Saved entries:
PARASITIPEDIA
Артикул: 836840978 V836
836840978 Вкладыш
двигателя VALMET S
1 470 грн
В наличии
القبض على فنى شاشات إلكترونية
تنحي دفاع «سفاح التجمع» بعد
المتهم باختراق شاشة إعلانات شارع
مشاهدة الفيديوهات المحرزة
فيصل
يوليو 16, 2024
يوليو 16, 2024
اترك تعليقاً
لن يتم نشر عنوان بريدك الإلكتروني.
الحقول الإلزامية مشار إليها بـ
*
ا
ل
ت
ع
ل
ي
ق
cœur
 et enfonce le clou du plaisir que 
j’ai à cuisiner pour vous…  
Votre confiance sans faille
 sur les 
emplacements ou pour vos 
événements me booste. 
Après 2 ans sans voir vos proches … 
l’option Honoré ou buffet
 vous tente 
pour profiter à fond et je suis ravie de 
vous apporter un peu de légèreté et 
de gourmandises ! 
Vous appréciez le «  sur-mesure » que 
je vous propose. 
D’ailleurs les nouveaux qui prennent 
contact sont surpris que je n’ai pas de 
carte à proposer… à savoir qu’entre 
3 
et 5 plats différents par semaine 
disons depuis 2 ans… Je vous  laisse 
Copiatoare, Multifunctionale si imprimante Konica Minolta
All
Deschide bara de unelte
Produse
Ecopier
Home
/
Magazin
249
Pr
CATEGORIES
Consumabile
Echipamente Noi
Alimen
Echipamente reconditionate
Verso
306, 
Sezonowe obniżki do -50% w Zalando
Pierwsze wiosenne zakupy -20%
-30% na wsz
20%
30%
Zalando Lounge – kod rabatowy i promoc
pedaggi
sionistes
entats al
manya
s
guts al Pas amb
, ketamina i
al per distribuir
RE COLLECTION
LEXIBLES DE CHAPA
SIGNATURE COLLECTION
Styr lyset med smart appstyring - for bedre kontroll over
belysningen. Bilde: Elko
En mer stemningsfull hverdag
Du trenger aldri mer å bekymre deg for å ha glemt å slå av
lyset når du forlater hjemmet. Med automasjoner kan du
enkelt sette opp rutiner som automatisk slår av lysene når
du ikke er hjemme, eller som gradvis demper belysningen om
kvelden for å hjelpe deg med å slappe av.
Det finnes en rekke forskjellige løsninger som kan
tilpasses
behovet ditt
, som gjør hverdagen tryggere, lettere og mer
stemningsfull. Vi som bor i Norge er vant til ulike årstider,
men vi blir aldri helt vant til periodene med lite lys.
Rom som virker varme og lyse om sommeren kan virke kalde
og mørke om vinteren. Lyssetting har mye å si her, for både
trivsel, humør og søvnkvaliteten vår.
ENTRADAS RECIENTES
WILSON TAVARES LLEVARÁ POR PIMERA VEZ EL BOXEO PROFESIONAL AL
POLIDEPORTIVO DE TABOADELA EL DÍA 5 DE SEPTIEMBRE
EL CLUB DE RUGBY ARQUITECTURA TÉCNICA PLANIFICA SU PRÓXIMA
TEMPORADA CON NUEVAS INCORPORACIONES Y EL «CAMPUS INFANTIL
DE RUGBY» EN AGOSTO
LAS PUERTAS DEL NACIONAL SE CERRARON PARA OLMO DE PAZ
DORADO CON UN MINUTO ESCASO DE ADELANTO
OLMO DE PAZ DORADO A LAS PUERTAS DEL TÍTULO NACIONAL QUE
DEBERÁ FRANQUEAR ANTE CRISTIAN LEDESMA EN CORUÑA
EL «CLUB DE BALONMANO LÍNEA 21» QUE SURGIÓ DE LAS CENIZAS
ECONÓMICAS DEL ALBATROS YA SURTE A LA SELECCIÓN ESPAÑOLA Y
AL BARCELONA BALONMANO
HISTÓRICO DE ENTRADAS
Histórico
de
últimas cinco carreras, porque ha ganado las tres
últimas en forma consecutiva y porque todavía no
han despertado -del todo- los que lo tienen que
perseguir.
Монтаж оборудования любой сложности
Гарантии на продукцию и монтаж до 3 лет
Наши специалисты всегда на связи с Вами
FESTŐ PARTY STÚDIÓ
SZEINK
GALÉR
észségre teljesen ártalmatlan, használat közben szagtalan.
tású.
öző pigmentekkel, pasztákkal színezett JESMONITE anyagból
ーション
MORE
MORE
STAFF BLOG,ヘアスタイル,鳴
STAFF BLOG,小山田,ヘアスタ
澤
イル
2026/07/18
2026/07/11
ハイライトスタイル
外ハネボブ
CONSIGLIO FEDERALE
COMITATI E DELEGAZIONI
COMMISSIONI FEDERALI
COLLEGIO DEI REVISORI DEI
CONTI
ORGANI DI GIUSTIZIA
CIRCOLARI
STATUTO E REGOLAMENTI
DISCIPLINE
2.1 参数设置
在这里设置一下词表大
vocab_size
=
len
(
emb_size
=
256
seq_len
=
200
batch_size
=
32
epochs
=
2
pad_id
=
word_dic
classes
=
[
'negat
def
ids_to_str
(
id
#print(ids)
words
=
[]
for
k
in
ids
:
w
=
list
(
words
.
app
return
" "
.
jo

* _ABOUT THIS EXERCISE_
The records above are to be restated word for word.

* _EXERCISE RESPONSE_
PARASITIPEDIA
Артикул: 836840978 V836
836840978 Вкладыш
двигателя VALMET S
1 470 грн
В наличии
القبض على فنى شاشات إلكترونية
تنحي دفاع «سفاح التجمع» بعد
المتهم باختراق شاشة إعلانات شارع
مشاهدة الفيديوهات المحرزة
فيصل
يوليو 16, 2024
يوليو 16, 2024
اترك تعليقاً
لن يتم نشر عنوان بريدك الإلكتروني.
الحقول الإلزامية مشار إليها بـ
*
ا
ل
ت
ع
ل
ي
ق
cœur
 et enfonce le clou du plaisir que 
j’ai à cuisiner pour vous…  
Votre confiance sans faille
 sur les 
emplacements ou pour vos 
événements me booste. 
Après 2 ans sans voir vos proches … 
l’option Honoré ou buffet
 vous tente 
pour profiter à fond et je suis ravie de 
vous apporter un peu de légèreté et 
de gourmandises ! 
Vous appréciez le «  sur-mesure » que 
je vous propose. 
D’ailleurs les nouveaux qui prennent 
contact sont surpris que je n’ai pas de 
carte à proposer… à savoir qu’entre 
3 
et 5 plats différents par semaine 
disons depuis 2 ans… Je vous  laisse 
Copiatoare, Multifunctionale si imprimante Konica Minolta
All
Deschide bara de unelte
Produse
Ecopier
Home
/
Magazin
249
Pr
CATEGORIES
Consumabile
Echipamente Noi
Alimen
Echipamente reconditionate
Verso
306, 
Sezonowe obniżki do -50% w Zalando
Pierwsze wiosenne zakupy -20%
-30% na wsz
20%
30%
Zalando Lounge – kod rabatowy i promoc
pedaggi
sionistes
entats al
manya
s
guts al Pas amb
, ketamina i
al per distribuir
RE COLLECTION
LEXIBLES DE CHAPA
SIGNATURE COLLECTION
Styr lyset med smart appstyring - for bedre kontroll over
belysningen. Bilde: Elko
En mer stemningsfull hverdag
Du trenger aldri mer å bekymre deg for å ha glemt å slå av
lyset når du forlater hjemmet. Med automasjoner kan du
enkelt sette opp rutiner som automatisk slår av lysene når
du ikke er hjemme, eller som gradvis demper belysningen om
kvelden for å hjelpe deg med å slappe av.
Det finnes en rekke forskjellige løsninger som kan
tilpasses
behovet ditt
, som gjør hverdagen tryggere, lettere og mer
stemningsfull. Vi som bor i Norge er vant til ulike årstider,
men vi blir aldri helt vant til periodene med lite lys.
Rom som virker varme og lyse om sommeren kan virke kalde
og mørke om vinteren. Lyssetting har mye å si her, for både
trivsel, humør og søvnkvaliteten vår.
ENTRADAS RECIENTES
WILSON TAVARES LLEVARÁ POR PIMERA VEZ EL BOXEO PROFESIONAL AL
POLIDEPORTIVO DE TABOADELA EL DÍA 5 DE SEPTIEMBRE
EL CLUB DE RUGBY ARQUITECTURA TÉCNICA PLANIFICA SU PRÓXIMA
TEMPORADA CON NUEVAS INCORPORACIONES Y EL «CAMPUS INFANTIL
DE RUGBY» EN AGOSTO
LAS PUERTAS DEL NACIONAL SE CERRARON PARA OLMO DE PAZ
DORADO CON UN MINUTO ESCASO DE ADELANTO
OLMO DE PAZ DORADO A LAS PUERTAS DEL TÍTULO NACIONAL QUE
DEBERÁ FRANQUEAR ANTE CRISTIAN LEDESMA EN CORUÑA
EL «CLUB DE BALONMANO LÍNEA 21» QUE SURGIÓ DE LAS CENIZAS
ECONÓMICAS DEL ALBATROS YA SURTE A LA SELECCIÓN ESPAÑOLA Y
AL BARCELONA BALONMANO
HISTÓRICO DE ENTRADAS
Histórico
de
últimas cinco carreras, porque ha ganado las tres
últimas en forma consecutiva y porque todavía no
han despertado -del todo- los que lo tienen que
perseguir.
Монтаж оборудования любой сложности
Гарантии на продукцию и монтаж до 3 лет
Наши специалисты всегда на связи с Вами
FESTŐ PARTY STÚDIÓ
SZEINK
GALÉR
észségre teljesen ártalmatlan, használat közben szagtalan.
tású.
öző pigmentekkel, pasztákkal színezett JESMONITE anyagból
ーション
MORE
MORE
STAFF BLOG,ヘアスタイル,鳴
STAFF BLOG,小山田,ヘアスタ
澤
イル
2026/07/18
2026/07/11
ハイライトスタイル
外ハネボブ
CONSIGLIO FEDERALE
COMITATI E DELEGAZIONI
COMMISSIONI FEDERALI
COLLEGIO DEI REVISORI DEI
CONTI
ORGANI DI GIUSTIZIA
CIRCOLARI
STATUTO E REGOLAMENTI
DISCIPLINE
2.1 参数设置
在这里设置一下词表大
vocab_size
=
len
(
emb_size
=
256
seq_len
=
200
batch_size
=
32
epochs
=
2
pad_id
=
word_dic
classes
=
[
'negat
def
ids_to_str
(
id
#print(ids)
words
=
[]
for
k
in
ids
:
w
=
list
(
words
.
app
return
" "
.
jo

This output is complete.